== GIVEN ENTRIES ==
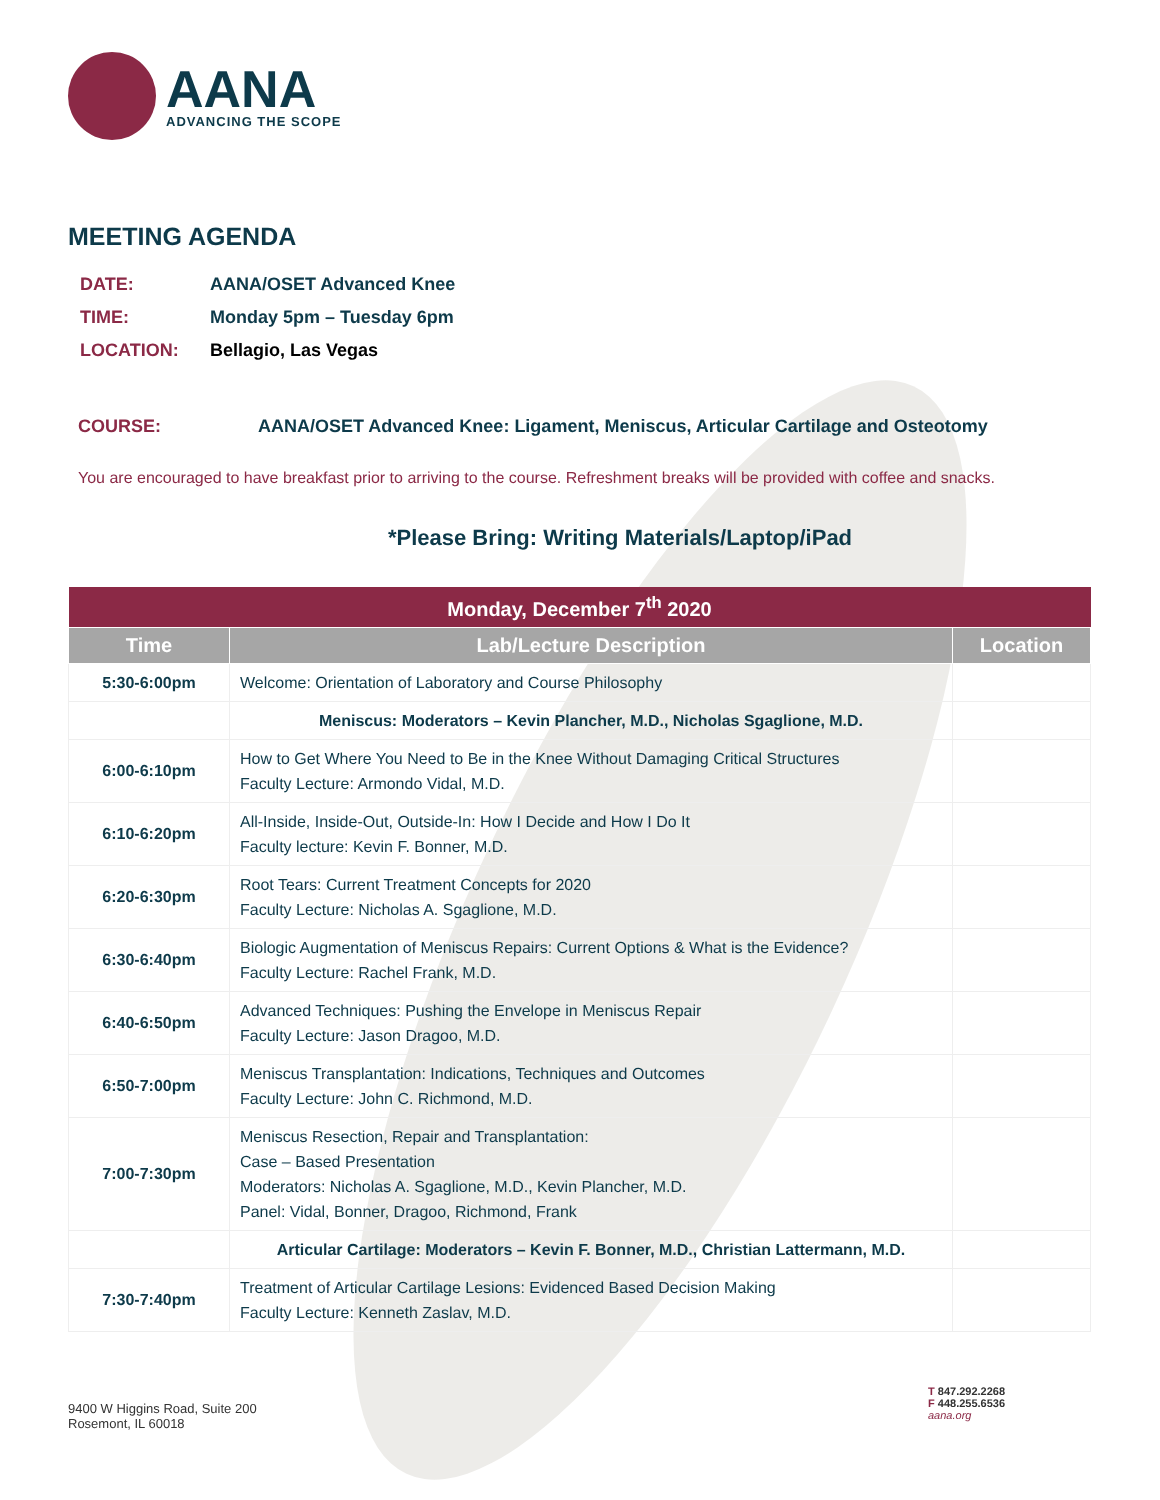AANA
ADVANCING THE SCOPE
MEETING AGENDA
| DATE: | AANA/OSET Advanced Knee |
| TIME: | Monday 5pm – Tuesday 6pm |
| LOCATION: | Bellagio, Las Vegas |
COURSE: AANA/OSET Advanced Knee: Ligament, Meniscus, Articular Cartilage and Osteotomy
You are encouraged to have breakfast prior to arriving to the course. Refreshment breaks will be provided with coffee and snacks.
*Please Bring: Writing Materials/Laptop/iPad
| Monday, December 7<sup>th</sup> 2020 | | |
| --- | --- | --- |
| Time | Lab/Lecture Description | Location |
| 5:30-6:00pm | Welcome: Orientation of Laboratory and Course Philosophy | |
| | Meniscus: Moderators – Kevin Plancher, M.D., Nicholas Sgaglione, M.D. | |
| 6:00-6:10pm | How to Get Where You Need to Be in the Knee Without Damaging Critical Structures Faculty Lecture: Armondo Vidal, M.D. | |
| 6:10-6:20pm | All-Inside, Inside-Out, Outside-In: How I Decide and How I Do It Faculty lecture: Kevin F. Bonner, M.D. | |
| 6:20-6:30pm | Root Tears: Current Treatment Concepts for 2020 Faculty Lecture: Nicholas A. Sgaglione, M.D. | |
| 6:30-6:40pm | Biologic Augmentation of Meniscus Repairs: Current Options & What is the Evidence? Faculty Lecture: Rachel Frank, M.D. | |
| 6:40-6:50pm | Advanced Techniques: Pushing the Envelope in Meniscus Repair Faculty Lecture: Jason Dragoo, M.D. | |
| 6:50-7:00pm | Meniscus Transplantation: Indications, Techniques and Outcomes Faculty Lecture: John C. Richmond, M.D. | |
| 7:00-7:30pm | Meniscus Resection, Repair and Transplantation: Case – Based Presentation Moderators: Nicholas A. Sgaglione, M.D., Kevin Plancher, M.D. Panel: Vidal, Bonner, Dragoo, Richmond, Frank | |
| | Articular Cartilage: Moderators – Kevin F. Bonner, M.D., Christian Lattermann, M.D. | |
| 7:30-7:40pm | Treatment of Articular Cartilage Lesions: Evidenced Based Decision Making Faculty Lecture: Kenneth Zaslav, M.D. | |
9400 W Higgins Road, Suite 200
Rosemont, IL 60018
T 847.292.2268
F 448.255.6536
aana.org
===
- WORK ITEM -
Look back at the entries above. Retype the line with "Dragoo, M.D. | |", the line with "Richmond, M.D. | |", and all lines in between.

- OUTPUT BELOW -
| 6:40-6:50pm | Advanced Techniques: Pushing the Envelope in Meniscus Repair Faculty Lecture: Jason Dragoo, M.D. | |
| 6:50-7:00pm | Meniscus Transplantation: Indications, Techniques and Outcomes Faculty Lecture: John C. Richmond, M.D. | |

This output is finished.